[SUPPLIED PASSAGE — start]

One strategy we tried is to create a GTF with features/annotations corresponding to the regions of interest. Created as "pseudogene exons" (in columns 2 and 3), and using exsiting ensemble geneIDs, but custom transcript_ids we fed the GTF to cufflinks. When cufflinks program execution got to the "Loading Annotation" part (at the beginning of the run) it crashed with a segmentation fault!
In the attribute column (#9), no information besides the gene_id and transcript_id was provided! cufflinks may have crashed because no gene_name was given. We really don't know however!

[SUPPLIED PASSAGE — finish]
[SUPPLIED INFORMATION — start]

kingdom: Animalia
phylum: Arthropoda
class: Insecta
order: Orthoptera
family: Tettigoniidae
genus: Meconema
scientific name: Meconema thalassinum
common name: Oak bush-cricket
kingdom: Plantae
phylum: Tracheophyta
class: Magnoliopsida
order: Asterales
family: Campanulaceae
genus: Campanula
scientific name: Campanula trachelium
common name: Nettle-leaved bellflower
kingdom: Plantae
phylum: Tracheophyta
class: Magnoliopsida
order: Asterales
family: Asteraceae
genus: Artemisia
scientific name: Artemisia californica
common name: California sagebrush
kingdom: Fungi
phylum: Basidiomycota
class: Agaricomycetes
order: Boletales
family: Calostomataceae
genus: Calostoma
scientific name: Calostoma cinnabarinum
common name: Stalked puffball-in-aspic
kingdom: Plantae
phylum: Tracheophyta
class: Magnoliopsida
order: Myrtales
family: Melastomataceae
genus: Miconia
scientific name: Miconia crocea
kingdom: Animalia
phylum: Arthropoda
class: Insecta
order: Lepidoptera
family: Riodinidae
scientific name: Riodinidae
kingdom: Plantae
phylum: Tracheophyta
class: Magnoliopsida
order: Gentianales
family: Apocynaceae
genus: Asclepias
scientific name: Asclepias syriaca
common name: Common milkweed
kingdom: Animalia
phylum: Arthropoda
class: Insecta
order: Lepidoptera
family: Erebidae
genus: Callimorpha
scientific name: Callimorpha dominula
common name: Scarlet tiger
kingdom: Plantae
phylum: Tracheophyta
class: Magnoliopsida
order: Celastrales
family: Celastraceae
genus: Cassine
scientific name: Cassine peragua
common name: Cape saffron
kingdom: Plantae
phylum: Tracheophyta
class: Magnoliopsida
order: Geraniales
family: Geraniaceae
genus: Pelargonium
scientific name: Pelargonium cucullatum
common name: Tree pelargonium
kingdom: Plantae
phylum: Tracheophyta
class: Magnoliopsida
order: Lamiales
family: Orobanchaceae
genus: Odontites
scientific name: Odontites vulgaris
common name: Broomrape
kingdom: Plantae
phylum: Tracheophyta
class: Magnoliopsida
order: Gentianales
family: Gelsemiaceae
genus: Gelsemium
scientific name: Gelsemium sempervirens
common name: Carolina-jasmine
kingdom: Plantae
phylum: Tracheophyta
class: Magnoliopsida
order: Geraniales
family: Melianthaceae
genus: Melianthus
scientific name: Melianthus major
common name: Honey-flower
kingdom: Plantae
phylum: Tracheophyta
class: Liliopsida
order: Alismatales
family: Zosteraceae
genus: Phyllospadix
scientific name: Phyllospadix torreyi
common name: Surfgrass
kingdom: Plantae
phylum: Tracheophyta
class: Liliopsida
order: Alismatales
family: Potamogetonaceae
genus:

[SUPPLIED INFORMATION — finish]

**REQUIRED WORK:**
1 > Write out the part of the cufflinks crash post starting with "One strategy we" and going on through "a segmentation fault!", with no changes.
2 > Carry on the cufflinks crash post, picking up right after its last sentence.
The listing comes from a different source than the cufflinks crash post.

**RESPONSES IN ORDER:**
1 >
One strategy we tried is to create a GTF with features/annotations corresponding to the regions of interest. Created as "pseudogene exons" (in columns 2 and 3), and using exsiting ensemble geneIDs, but custom transcript_ids we fed the GTF to cufflinks. When cufflinks program execution got to the "Loading Annotation" part (at the beginning of the run) it crashed with a segmentation fault!

2 >
Another strategy we are currently trying is to *modify* an existing GTF (from illumina/igenomes/ensemble) that *modify* work with cufflinks. This time, to capture regions upstream and downstream of genes, for each geneid, we modify the lowest start-value over all annotations by decreasing it by 1000 (to *hopefully* capture expressions of regions upstream). Similarly, we modify the highest end-value by increasing it by 1000 to *hopefully* capture expressions of regions downstream. This is currently going on now, so I don't know if the run will work, end successfully, and give us the expression/FPKM values/numbers we are looking for....
Any pointers, advice, experience, knowledge, insight, etc. with GTF file tweaking for cufflinks would be appreciated!
We are using tophat v2.0.4 and cufflinks v2.0.2 by the way.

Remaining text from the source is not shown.